Hyeri Yi1 · Suk Woo Kang2 · Min-Hee Kim3

123Hana Institute of Technology
Correspondence to: 1Senior data scientist, Hana Institute of Technology, 127 Teheran-ro Seoul 06133, Korea.
2Associate data scientist, Hana Institute of Technology, 127 Teheran-ro Seoul 06133, Korea.
3Corresponding author : Lead data scientist, Ph.D in Statistics, Hana Institute of Technology, 127 Teheran-ro Seoul 06133, Korea. E-mail: mh0325.kim@hanafn.com
Received November 15, 2020; Revised December 31, 2020; Accepted January 3, 2021.

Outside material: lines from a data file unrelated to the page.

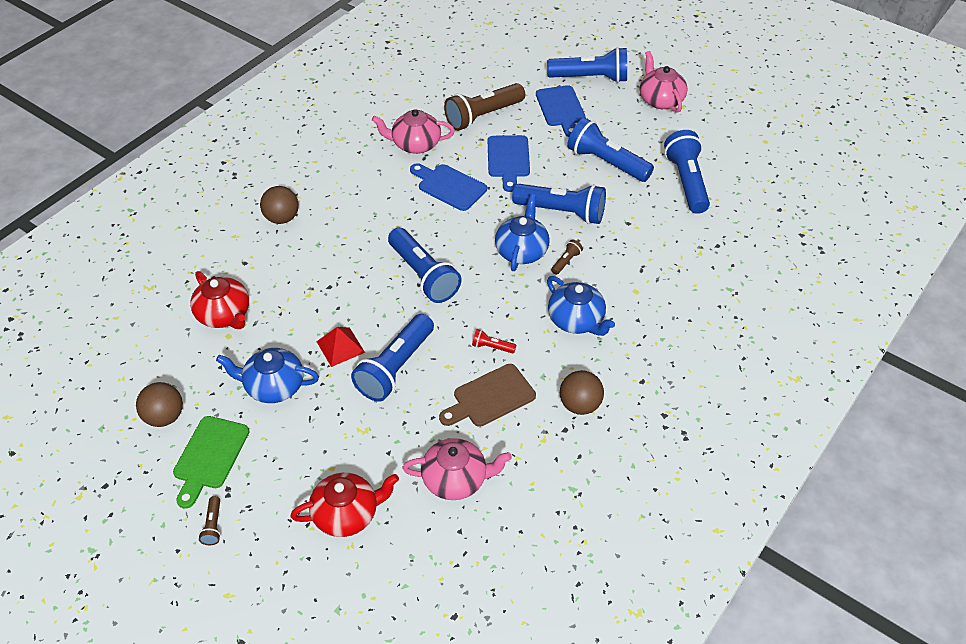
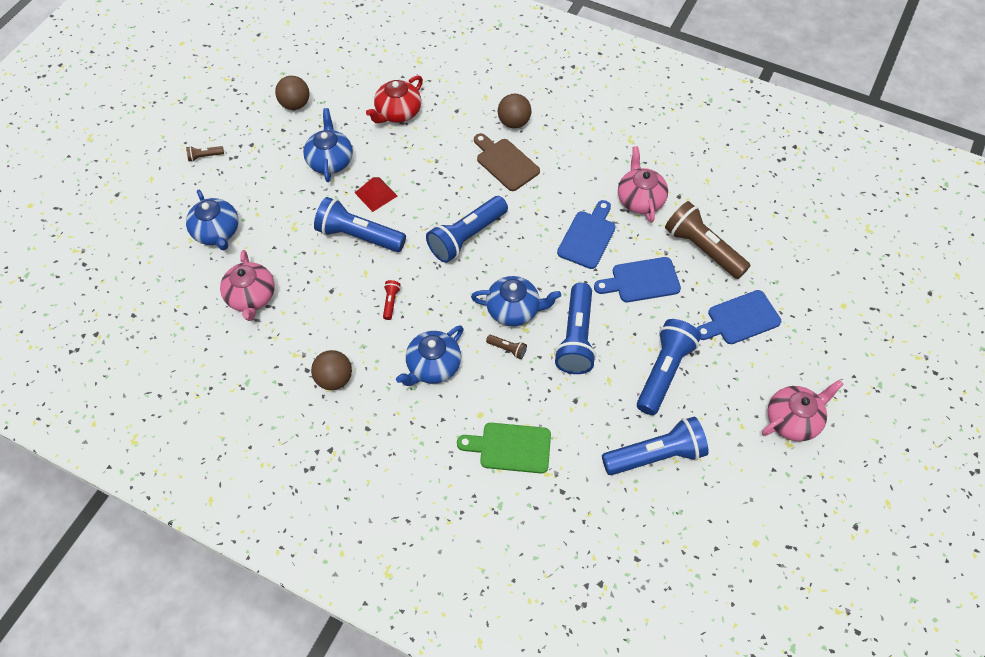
camera: 80 degrees right, 10 degrees up
(210, 457) = (262, 139): green cutting board -> green cutting board (510, 448)
(347, 514) = (217, 232): red teapot -> blue teapot
(490, 397) = (335, 309): brown cutting board -> brown cutting board (505, 163)
(590, 78) = (806, 342): blue flashlight -> none

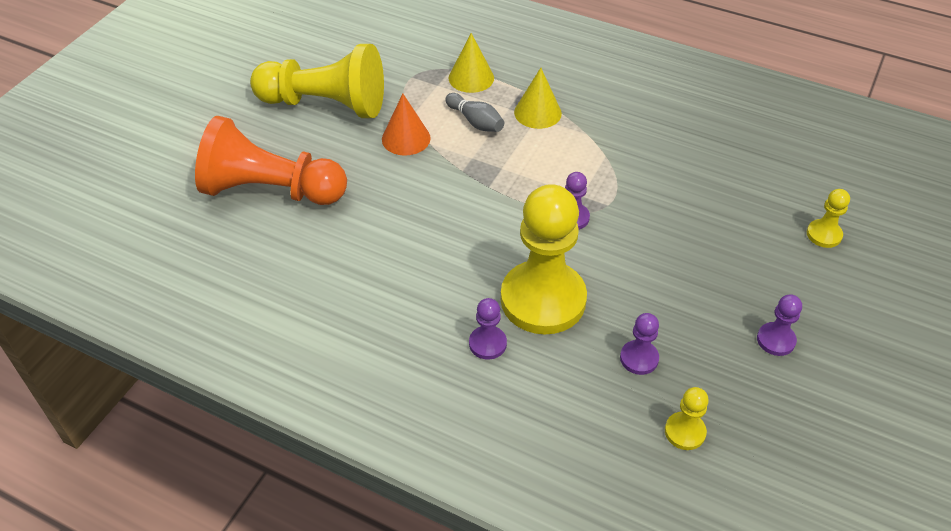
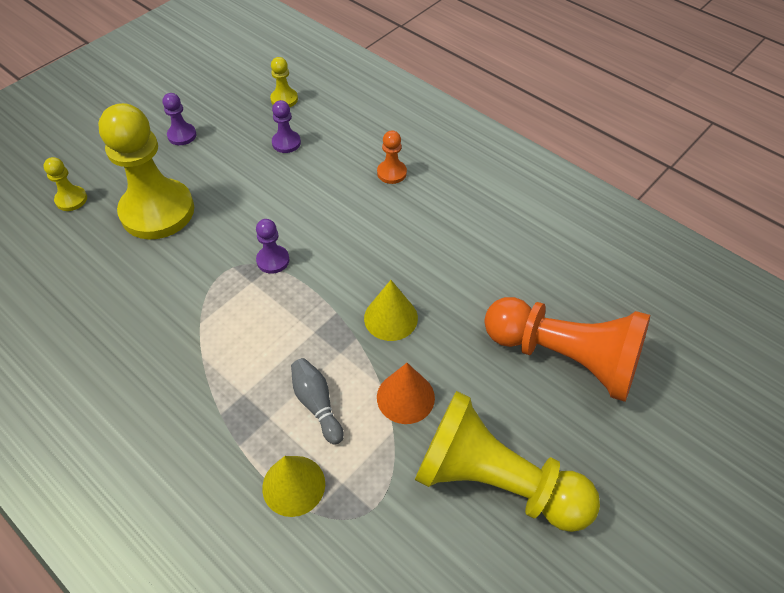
camera: 165 degrees left, 5 degrees up
(487, 344) = (391, 173): purple pawn -> orange pawn
(537, 112) = (239, 401): yellow cone -> yellow cone (390, 318)
(543, 300) = (335, 195): yellow pawn -> yellow pawn (157, 211)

This is an Open Access article distributed under the terms of the Creative Commons Attribution Non-Commercial License (http://creativecommons.org/licenses/by-nc/3.0) which permits unrestricted non-commercial use, distribution, and reproduction in any medium, provided the original work is properly cited.
Abstract
Credit card data is one of the most important data that reflects the lives of customers. Effective marketing requires understanding the customer’s life, so in this paper we build a predictive model that predicts the customer’s life through credit card transaction data. In particular, focus on how to predict customers who are likely to leave ’overseas travel’ during various life events. There are many existing predictive model methodologies, but this study presents the FastText methodology, which is applied primarily to text data, and the newly proposed adaptive sum of term scoring (AWST score).
Keywords : Credit card transaction, CRM, FastText, life event prediction model, marketing Modeling, TF-IDF.